__PROMPT__. From the first line to the last, copy the data exactly.

————————

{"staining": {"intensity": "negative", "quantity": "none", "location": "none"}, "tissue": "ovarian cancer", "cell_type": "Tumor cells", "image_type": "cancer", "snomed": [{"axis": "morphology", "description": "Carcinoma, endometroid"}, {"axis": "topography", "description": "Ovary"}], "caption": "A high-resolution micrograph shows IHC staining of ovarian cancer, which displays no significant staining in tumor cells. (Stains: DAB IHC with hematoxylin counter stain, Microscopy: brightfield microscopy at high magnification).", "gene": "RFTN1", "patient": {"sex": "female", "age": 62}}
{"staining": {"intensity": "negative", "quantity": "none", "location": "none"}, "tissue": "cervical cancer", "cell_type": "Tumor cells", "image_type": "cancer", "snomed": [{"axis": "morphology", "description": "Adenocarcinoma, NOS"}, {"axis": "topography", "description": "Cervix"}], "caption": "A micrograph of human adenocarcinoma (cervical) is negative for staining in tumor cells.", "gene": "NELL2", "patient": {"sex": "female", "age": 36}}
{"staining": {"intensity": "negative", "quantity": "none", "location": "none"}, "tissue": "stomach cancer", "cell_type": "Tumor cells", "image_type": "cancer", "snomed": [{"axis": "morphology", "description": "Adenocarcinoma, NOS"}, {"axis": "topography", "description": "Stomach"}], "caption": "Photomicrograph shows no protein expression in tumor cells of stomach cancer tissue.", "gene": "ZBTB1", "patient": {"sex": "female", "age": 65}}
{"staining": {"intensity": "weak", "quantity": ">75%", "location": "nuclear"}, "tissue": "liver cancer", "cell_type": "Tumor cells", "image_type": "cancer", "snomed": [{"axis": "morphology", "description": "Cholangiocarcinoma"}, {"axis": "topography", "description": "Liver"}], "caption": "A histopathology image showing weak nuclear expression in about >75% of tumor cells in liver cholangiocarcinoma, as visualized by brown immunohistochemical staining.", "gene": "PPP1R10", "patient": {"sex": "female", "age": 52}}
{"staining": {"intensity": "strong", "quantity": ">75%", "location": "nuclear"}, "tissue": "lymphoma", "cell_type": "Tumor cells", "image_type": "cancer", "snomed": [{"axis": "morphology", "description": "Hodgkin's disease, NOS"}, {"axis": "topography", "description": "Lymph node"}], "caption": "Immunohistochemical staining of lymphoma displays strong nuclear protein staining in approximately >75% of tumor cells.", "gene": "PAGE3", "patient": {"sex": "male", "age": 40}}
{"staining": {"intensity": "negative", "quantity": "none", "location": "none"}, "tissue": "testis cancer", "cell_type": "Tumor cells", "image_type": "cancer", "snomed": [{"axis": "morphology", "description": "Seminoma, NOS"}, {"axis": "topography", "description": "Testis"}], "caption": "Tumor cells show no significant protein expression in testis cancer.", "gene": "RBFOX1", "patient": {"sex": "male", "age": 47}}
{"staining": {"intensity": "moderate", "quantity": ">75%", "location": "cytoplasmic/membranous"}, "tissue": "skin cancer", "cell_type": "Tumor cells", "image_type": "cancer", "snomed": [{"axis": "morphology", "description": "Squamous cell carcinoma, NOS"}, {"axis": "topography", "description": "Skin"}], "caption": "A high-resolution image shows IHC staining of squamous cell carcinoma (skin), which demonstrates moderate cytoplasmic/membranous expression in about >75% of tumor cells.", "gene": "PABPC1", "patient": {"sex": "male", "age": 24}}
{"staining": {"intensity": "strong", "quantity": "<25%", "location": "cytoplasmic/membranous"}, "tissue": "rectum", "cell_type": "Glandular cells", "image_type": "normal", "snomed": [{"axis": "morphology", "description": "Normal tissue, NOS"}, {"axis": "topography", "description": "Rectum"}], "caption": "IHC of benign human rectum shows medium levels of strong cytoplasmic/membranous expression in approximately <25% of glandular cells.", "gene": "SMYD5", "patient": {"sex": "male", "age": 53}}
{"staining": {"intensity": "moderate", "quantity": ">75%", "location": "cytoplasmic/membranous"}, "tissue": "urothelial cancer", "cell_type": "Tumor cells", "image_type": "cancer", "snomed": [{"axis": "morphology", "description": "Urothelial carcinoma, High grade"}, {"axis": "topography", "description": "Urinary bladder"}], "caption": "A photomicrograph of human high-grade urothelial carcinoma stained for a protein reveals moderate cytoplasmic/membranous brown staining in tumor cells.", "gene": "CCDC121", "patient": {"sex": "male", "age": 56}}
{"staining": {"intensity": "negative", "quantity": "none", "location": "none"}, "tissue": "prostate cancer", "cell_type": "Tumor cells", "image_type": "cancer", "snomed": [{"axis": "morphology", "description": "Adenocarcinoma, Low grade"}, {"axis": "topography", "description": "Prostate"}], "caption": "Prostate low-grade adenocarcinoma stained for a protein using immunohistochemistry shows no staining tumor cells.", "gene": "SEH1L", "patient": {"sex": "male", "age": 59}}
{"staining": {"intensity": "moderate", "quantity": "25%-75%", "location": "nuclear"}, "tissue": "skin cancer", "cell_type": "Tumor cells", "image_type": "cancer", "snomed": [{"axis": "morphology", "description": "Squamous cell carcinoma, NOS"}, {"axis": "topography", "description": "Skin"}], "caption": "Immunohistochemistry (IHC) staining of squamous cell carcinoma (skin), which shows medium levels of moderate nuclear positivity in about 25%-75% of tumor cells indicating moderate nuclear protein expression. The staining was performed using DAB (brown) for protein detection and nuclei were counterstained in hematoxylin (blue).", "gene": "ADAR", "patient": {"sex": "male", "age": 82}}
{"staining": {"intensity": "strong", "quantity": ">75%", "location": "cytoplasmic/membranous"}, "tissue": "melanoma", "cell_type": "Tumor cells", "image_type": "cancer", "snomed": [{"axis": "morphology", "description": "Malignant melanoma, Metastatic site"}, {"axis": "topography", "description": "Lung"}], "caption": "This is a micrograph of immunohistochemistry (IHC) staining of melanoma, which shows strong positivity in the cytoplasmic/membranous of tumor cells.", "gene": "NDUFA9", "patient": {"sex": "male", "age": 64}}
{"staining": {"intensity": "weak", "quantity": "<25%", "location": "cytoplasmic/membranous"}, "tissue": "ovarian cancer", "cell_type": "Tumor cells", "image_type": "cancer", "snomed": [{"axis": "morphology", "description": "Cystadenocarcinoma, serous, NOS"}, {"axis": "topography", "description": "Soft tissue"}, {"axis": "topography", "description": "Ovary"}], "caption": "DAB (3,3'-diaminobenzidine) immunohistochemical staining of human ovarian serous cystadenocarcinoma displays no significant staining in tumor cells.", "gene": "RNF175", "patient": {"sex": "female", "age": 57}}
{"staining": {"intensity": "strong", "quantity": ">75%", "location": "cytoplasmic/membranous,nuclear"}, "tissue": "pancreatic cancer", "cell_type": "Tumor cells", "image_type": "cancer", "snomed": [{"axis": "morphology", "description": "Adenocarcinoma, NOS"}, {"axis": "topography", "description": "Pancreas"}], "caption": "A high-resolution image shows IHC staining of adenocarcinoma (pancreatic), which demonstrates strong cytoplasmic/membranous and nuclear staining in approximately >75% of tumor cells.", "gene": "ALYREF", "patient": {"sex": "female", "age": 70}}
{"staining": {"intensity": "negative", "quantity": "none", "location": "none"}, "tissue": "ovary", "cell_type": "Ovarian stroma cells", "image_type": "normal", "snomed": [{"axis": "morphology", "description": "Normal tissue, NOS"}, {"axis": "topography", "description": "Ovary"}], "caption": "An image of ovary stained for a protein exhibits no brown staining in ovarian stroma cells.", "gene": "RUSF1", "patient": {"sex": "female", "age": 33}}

————————

__TASK SOLUTION__.
{"staining": {"intensity": "negative", "quantity": "none", "location": "none"}, "tissue": "ovarian cancer", "cell_type": "Tumor cells", "image_type": "cancer", "snomed": [{"axis": "morphology", "description": "Carcinoma, endometroid"}, {"axis": "topography", "description": "Ovary"}], "caption": "A high-resolution micrograph shows IHC staining of ovarian cancer, which displays no significant staining in tumor cells. (Stains: DAB IHC with hematoxylin counter stain, Microscopy: brightfield microscopy at high magnification).", "gene": "RFTN1", "patient": {"sex": "female", "age": 62}}
{"staining": {"intensity": "negative", "quantity": "none", "location": "none"}, "tissue": "cervical cancer", "cell_type": "Tumor cells", "image_type": "cancer", "snomed": [{"axis": "morphology", "description": "Adenocarcinoma, NOS"}, {"axis": "topography", "description": "Cervix"}], "caption": "A micrograph of human adenocarcinoma (cervical) is negative for staining in tumor cells.", "gene": "NELL2", "patient": {"sex": "female", "age": 36}}
{"staining": {"intensity": "negative", "quantity": "none", "location": "none"}, "tissue": "stomach cancer", "cell_type": "Tumor cells", "image_type": "cancer", "snomed": [{"axis": "morphology", "description": "Adenocarcinoma, NOS"}, {"axis": "topography", "description": "Stomach"}], "caption": "Photomicrograph shows no protein expression in tumor cells of stomach cancer tissue.", "gene": "ZBTB1", "patient": {"sex": "female", "age": 65}}
{"staining": {"intensity": "weak", "quantity": ">75%", "location": "nuclear"}, "tissue": "liver cancer", "cell_type": "Tumor cells", "image_type": "cancer", "snomed": [{"axis": "morphology", "description": "Cholangiocarcinoma"}, {"axis": "topography", "description": "Liver"}], "caption": "A histopathology image showing weak nuclear expression in about >75% of tumor cells in liver cholangiocarcinoma, as visualized by brown immunohistochemical staining.", "gene": "PPP1R10", "patient": {"sex": "female", "age": 52}}
{"staining": {"intensity": "strong", "quantity": ">75%", "location": "nuclear"}, "tissue": "lymphoma", "cell_type": "Tumor cells", "image_type": "cancer", "snomed": [{"axis": "morphology", "description": "Hodgkin's disease, NOS"}, {"axis": "topography", "description": "Lymph node"}], "caption": "Immunohistochemical staining of lymphoma displays strong nuclear protein staining in approximately >75% of tumor cells.", "gene": "PAGE3", "patient": {"sex": "male", "age": 40}}
{"staining": {"intensity": "negative", "quantity": "none", "location": "none"}, "tissue": "testis cancer", "cell_type": "Tumor cells", "image_type": "cancer", "snomed": [{"axis": "morphology", "description": "Seminoma, NOS"}, {"axis": "topography", "description": "Testis"}], "caption": "Tumor cells show no significant protein expression in testis cancer.", "gene": "RBFOX1", "patient": {"sex": "male", "age": 47}}
{"staining": {"intensity": "moderate", "quantity": ">75%", "location": "cytoplasmic/membranous"}, "tissue": "skin cancer", "cell_type": "Tumor cells", "image_type": "cancer", "snomed": [{"axis": "morphology", "description": "Squamous cell carcinoma, NOS"}, {"axis": "topography", "description": "Skin"}], "caption": "A high-resolution image shows IHC staining of squamous cell carcinoma (skin), which demonstrates moderate cytoplasmic/membranous expression in about >75% of tumor cells.", "gene": "PABPC1", "patient": {"sex": "male", "age": 24}}
{"staining": {"intensity": "strong", "quantity": "<25%", "location": "cytoplasmic/membranous"}, "tissue": "rectum", "cell_type": "Glandular cells", "image_type": "normal", "snomed": [{"axis": "morphology", "description": "Normal tissue, NOS"}, {"axis": "topography", "description": "Rectum"}], "caption": "IHC of benign human rectum shows medium levels of strong cytoplasmic/membranous expression in approximately <25% of glandular cells.", "gene": "SMYD5", "patient": {"sex": "male", "age": 53}}
{"staining": {"intensity": "moderate", "quantity": ">75%", "location": "cytoplasmic/membranous"}, "tissue": "urothelial cancer", "cell_type": "Tumor cells", "image_type": "cancer", "snomed": [{"axis": "morphology", "description": "Urothelial carcinoma, High grade"}, {"axis": "topography", "description": "Urinary bladder"}], "caption": "A photomicrograph of human high-grade urothelial carcinoma stained for a protein reveals moderate cytoplasmic/membranous brown staining in tumor cells.", "gene": "CCDC121", "patient": {"sex": "male", "age": 56}}
{"staining": {"intensity": "negative", "quantity": "none", "location": "none"}, "tissue": "prostate cancer", "cell_type": "Tumor cells", "image_type": "cancer", "snomed": [{"axis": "morphology", "description": "Adenocarcinoma, Low grade"}, {"axis": "topography", "description": "Prostate"}], "caption": "Prostate low-grade adenocarcinoma stained for a protein using immunohistochemistry shows no staining tumor cells.", "gene": "SEH1L", "patient": {"sex": "male", "age": 59}}
{"staining": {"intensity": "moderate", "quantity": "25%-75%", "location": "nuclear"}, "tissue": "skin cancer", "cell_type": "Tumor cells", "image_type": "cancer", "snomed": [{"axis": "morphology", "description": "Squamous cell carcinoma, NOS"}, {"axis": "topography", "description": "Skin"}], "caption": "Immunohistochemistry (IHC) staining of squamous cell carcinoma (skin), which shows medium levels of moderate nuclear positivity in about 25%-75% of tumor cells indicating moderate nuclear protein expression. The staining was performed using DAB (brown) for protein detection and nuclei were counterstained in hematoxylin (blue).", "gene": "ADAR", "patient": {"sex": "male", "age": 82}}
{"staining": {"intensity": "strong", "quantity": ">75%", "location": "cytoplasmic/membranous"}, "tissue": "melanoma", "cell_type": "Tumor cells", "image_type": "cancer", "snomed": [{"axis": "morphology", "description": "Malignant melanoma, Metastatic site"}, {"axis": "topography", "description": "Lung"}], "caption": "This is a micrograph of immunohistochemistry (IHC) staining of melanoma, which shows strong positivity in the cytoplasmic/membranous of tumor cells.", "gene": "NDUFA9", "patient": {"sex": "male", "age": 64}}
{"staining": {"intensity": "weak", "quantity": "<25%", "location": "cytoplasmic/membranous"}, "tissue": "ovarian cancer", "cell_type": "Tumor cells", "image_type": "cancer", "snomed": [{"axis": "morphology", "description": "Cystadenocarcinoma, serous, NOS"}, {"axis": "topography", "description": "Soft tissue"}, {"axis": "topography", "description": "Ovary"}], "caption": "DAB (3,3'-diaminobenzidine) immunohistochemical staining of human ovarian serous cystadenocarcinoma displays no significant staining in tumor cells.", "gene": "RNF175", "patient": {"sex": "female", "age": 57}}
{"staining": {"intensity": "strong", "quantity": ">75%", "location": "cytoplasmic/membranous,nuclear"}, "tissue": "pancreatic cancer", "cell_type": "Tumor cells", "image_type": "cancer", "snomed": [{"axis": "morphology", "description": "Adenocarcinoma, NOS"}, {"axis": "topography", "description": "Pancreas"}], "caption": "A high-resolution image shows IHC staining of adenocarcinoma (pancreatic), which demonstrates strong cytoplasmic/membranous and nuclear staining in approximately >75% of tumor cells.", "gene": "ALYREF", "patient": {"sex": "female", "age": 70}}
{"staining": {"intensity": "negative", "quantity": "none", "location": "none"}, "tissue": "ovary", "cell_type": "Ovarian stroma cells", "image_type": "normal", "snomed": [{"axis": "morphology", "description": "Normal tissue, NOS"}, {"axis": "topography", "description": "Ovary"}], "caption": "An image of ovary stained for a protein exhibits no brown staining in ovarian stroma cells.", "gene": "RUSF1", "patient": {"sex": "female", "age": 33}}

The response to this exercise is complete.